WHAT THE TASK ASKS:
Count the lines in the records below that contain the string "hàng", treating uppercase and lowercase as different, and reply with the number alone.

•••

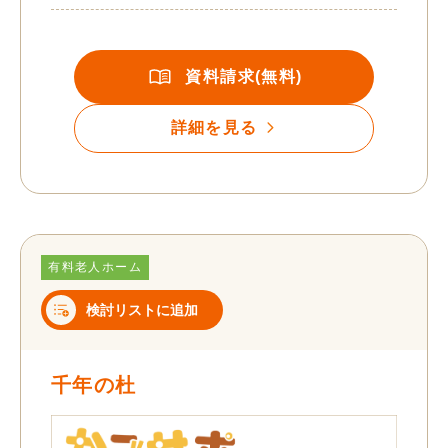
資料請求(無料)
詳細を見る
有料老人ホーム
検討リストに追加
千年の杜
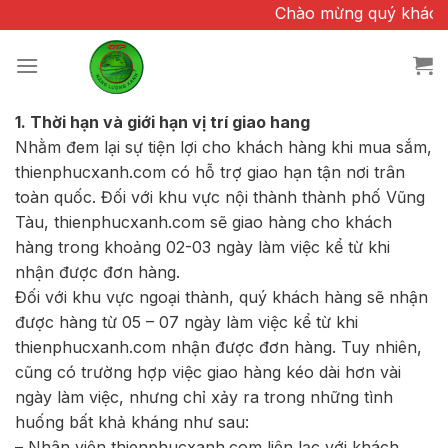
Chuyển
Chào mừng quý khách đã
đến
nội
dung
1. Thời hạn và giới hạn vị trí giao hang
Nhằm đem lại sự tiện lợi cho khách hàng khi mua sắm,
thienphucxanh.com có hỗ trợ giao hạn tận nơi trân
toàn quốc. Đối với khu vực nội thành thành phố Vũng
Tàu, thienphucxanh.com sẽ giao hàng cho khách
hàng trong khoảng 02-03 ngày làm việc kể từ khi
nhận được đơn hàng.
Đối với khu vực ngoại thành, quý khách hàng sẽ nhận
được hàng từ 05 – 07 ngày làm việc kể từ khi
thienphucxanh.com nhận được đơn hàng. Tuy nhiên,
cũng có trường hợp việc giao hàng kéo dài hơn vài
ngày làm việc, nhưng chỉ xảy ra trong những tình
huống bất khả kháng như sau:
– Nhân viên thienphucxanh.com liên lạc với khách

•••

EXERCISE RESPONSE:
8